What this task involves:
In the text on multiple hypothesis testing, what is the rough chance of at least one "significant" result when eight independent tests are run at the 5% level on a program with no effect?

Document extract:
Practice·Estimation Stage·9 min read

Estimation Stage

Multiple Hypothesis Testing

Testing many hypotheses inflates false positives. Bonferroni, Holm, BH-FDR, and Romano-Wolf corrections.

Applies To: Experimental Design, Event Studies (Dynamic Treatment Effects), Double/Debiased Machine Learning (DML), Causal Forests / Heterogeneous Treatment Effects
Reading Time: ~9 min read · 10 sections · 2 interactive exercises · 9 papers

When to Use Multiple Testing Corrections

Apply multiple testing corrections whenever your analysis involves more than one hypothesis test within a family of related tests — multiple outcomes, multiple subgroups, multiple specifications, or multiple time horizons addressing the same research question. Common settings include multi-arm experiments, heterogeneity analyses, event study pre-trend tests, and specification curve analyses. The "When Do You Need Multiple Testing Corrections?" callout below summarizes the decision rule.

The Problem of Too Many Tests

Imagine you run an experiment evaluating a tutoring program. You measure its effect on math scores, reading scores, attendance, behavior, self-confidence, parental involvement, peer relationships, and teacher ratings. That list is eight outcomes. Even if the program does absolutely nothing, with eight independent tests at the 5% level, you have roughly a 34% chance of finding at least one "significant" result.

If this probability does not alarm you, it should.

This inflation is the multiple testing problem, and it is everywhere in empirical research. Any time you test more than one hypothesis — multiple outcomes, multiple subgroups, multiple specifications, multiple time periods — the probability of finding at least one spurious "significant" result rises rapidly with the number of tests. Without correction, your paper's headline finding might be nothing more than a statistical accident.

Entries supplied:
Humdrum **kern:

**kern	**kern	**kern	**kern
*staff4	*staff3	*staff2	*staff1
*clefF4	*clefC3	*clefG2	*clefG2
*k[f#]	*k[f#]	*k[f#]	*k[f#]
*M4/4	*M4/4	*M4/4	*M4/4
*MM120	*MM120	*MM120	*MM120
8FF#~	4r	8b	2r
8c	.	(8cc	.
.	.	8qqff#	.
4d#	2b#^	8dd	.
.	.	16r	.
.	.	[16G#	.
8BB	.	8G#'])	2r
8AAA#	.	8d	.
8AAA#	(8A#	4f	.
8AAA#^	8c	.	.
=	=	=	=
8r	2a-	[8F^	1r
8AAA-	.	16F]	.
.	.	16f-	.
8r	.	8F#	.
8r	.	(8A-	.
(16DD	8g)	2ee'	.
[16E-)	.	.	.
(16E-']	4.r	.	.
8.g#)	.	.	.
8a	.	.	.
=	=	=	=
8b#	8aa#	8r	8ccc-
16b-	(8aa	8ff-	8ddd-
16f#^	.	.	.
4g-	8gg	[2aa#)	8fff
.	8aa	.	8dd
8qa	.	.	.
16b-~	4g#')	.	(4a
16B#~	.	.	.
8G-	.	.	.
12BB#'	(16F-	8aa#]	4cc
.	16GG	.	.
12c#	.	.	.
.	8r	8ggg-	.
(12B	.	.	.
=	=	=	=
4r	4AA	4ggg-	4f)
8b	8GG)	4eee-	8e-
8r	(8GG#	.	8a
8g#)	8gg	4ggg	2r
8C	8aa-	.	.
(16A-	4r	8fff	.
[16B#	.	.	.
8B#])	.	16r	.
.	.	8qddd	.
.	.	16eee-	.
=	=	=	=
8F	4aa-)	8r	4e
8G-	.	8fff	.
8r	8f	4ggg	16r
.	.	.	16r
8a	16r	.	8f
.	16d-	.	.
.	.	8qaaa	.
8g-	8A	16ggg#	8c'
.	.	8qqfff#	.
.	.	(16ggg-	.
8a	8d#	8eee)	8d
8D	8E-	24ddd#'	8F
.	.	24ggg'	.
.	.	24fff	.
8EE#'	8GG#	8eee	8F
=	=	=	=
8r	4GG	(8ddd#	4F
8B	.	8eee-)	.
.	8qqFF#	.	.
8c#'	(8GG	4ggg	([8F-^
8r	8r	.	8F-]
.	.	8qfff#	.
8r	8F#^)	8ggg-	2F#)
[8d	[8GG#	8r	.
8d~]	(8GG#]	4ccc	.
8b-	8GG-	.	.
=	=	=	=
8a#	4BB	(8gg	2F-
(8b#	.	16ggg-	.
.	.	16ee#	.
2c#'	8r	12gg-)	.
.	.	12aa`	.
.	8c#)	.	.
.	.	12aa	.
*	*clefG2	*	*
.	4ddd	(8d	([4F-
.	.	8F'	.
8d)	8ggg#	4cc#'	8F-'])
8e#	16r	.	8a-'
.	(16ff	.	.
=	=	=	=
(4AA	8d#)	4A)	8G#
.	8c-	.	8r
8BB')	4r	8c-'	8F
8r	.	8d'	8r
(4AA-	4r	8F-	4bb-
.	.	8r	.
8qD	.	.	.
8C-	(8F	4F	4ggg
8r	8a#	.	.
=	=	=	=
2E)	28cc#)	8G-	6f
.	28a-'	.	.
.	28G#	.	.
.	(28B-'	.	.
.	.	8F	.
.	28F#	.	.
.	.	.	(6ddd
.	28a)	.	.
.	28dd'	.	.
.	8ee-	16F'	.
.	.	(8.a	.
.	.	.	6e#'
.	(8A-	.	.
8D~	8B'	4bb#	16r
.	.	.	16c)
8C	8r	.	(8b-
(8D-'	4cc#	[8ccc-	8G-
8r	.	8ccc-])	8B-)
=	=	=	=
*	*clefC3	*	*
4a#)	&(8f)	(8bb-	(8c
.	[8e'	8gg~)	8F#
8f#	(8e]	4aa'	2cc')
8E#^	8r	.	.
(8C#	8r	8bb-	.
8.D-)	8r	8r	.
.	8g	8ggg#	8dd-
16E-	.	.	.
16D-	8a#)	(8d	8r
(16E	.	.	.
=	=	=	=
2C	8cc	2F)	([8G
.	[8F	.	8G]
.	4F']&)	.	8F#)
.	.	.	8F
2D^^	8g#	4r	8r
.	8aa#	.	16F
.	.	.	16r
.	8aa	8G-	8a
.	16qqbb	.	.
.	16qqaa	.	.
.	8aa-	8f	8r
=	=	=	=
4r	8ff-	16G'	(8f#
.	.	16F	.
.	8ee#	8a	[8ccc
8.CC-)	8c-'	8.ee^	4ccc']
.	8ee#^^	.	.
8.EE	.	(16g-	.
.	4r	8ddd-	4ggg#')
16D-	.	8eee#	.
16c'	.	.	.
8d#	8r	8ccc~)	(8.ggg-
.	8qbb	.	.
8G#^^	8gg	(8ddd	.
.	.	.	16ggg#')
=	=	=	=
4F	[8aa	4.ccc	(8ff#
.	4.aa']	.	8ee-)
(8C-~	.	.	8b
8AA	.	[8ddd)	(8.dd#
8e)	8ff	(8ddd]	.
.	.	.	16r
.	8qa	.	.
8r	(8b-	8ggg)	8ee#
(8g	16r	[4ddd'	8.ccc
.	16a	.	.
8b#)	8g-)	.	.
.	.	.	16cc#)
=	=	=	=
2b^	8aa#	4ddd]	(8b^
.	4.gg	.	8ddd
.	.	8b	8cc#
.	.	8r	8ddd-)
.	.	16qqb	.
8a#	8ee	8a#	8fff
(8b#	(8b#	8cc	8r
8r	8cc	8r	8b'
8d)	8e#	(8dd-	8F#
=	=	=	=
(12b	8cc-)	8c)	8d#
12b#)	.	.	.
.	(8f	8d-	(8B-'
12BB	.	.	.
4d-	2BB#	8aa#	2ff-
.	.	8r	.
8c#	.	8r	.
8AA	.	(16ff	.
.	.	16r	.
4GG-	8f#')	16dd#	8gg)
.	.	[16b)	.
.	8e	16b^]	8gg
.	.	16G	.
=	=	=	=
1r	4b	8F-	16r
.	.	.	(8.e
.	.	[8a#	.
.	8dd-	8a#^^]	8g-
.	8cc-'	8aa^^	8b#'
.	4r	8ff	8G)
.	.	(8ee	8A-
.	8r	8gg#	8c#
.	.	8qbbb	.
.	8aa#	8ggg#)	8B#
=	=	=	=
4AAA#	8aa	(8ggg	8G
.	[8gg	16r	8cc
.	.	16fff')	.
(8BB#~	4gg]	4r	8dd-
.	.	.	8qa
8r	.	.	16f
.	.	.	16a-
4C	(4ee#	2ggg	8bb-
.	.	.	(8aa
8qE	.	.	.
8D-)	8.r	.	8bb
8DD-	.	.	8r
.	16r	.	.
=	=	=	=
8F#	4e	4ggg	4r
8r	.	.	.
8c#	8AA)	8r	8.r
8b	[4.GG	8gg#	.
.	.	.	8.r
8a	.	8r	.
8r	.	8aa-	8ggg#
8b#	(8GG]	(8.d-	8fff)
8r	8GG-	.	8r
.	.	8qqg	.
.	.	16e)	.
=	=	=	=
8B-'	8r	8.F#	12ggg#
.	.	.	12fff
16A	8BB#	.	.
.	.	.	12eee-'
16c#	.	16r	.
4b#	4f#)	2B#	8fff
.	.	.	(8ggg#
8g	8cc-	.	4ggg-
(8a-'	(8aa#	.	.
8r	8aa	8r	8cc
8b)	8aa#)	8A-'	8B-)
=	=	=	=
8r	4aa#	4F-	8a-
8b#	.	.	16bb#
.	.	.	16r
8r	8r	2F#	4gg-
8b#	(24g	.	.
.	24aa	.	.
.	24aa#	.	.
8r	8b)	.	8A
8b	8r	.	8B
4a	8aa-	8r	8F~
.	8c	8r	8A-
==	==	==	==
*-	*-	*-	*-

Response to the task:
Roughly 34%.